(Data items)

........

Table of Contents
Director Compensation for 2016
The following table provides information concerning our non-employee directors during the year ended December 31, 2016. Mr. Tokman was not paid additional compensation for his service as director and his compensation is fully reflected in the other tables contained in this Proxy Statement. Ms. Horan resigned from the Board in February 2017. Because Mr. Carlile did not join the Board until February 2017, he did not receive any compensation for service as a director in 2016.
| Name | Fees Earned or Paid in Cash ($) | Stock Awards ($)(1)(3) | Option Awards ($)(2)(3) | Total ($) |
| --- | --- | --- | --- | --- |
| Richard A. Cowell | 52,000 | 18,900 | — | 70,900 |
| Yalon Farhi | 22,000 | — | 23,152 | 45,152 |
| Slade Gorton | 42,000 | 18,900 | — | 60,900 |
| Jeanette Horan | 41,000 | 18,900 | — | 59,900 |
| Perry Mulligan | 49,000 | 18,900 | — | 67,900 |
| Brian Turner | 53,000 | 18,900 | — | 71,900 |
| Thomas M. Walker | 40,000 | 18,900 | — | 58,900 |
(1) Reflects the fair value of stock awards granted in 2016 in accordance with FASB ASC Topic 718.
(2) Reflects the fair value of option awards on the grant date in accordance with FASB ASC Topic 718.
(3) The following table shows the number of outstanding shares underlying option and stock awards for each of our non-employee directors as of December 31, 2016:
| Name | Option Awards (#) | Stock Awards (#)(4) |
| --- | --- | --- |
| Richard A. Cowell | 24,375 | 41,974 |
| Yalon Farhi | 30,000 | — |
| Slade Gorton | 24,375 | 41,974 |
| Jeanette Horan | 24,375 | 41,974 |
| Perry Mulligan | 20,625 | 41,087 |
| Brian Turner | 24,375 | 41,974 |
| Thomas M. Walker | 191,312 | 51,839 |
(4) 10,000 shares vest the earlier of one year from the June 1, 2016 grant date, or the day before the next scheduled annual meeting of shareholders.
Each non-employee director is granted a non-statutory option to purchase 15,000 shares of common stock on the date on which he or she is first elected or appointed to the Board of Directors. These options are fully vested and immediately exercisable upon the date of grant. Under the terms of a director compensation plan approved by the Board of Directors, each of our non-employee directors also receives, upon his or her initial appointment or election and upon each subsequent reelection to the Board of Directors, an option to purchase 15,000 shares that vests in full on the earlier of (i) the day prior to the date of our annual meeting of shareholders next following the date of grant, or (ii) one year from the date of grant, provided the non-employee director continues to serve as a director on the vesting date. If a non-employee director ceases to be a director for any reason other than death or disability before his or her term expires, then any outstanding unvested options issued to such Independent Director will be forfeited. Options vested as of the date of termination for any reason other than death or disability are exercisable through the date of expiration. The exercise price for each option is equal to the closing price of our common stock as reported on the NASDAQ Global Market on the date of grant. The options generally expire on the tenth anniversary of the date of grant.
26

........

== TASK GOAL ==
For the word "Topic", find every line in the data that holds it and copy that line.

== EXPECTED ANSWER ==
(1) Reflects the fair value of stock awards granted in 2016 in accordance with FASB ASC Topic 718.
(2) Reflects the fair value of option awards on the grant date in accordance with FASB ASC Topic 718.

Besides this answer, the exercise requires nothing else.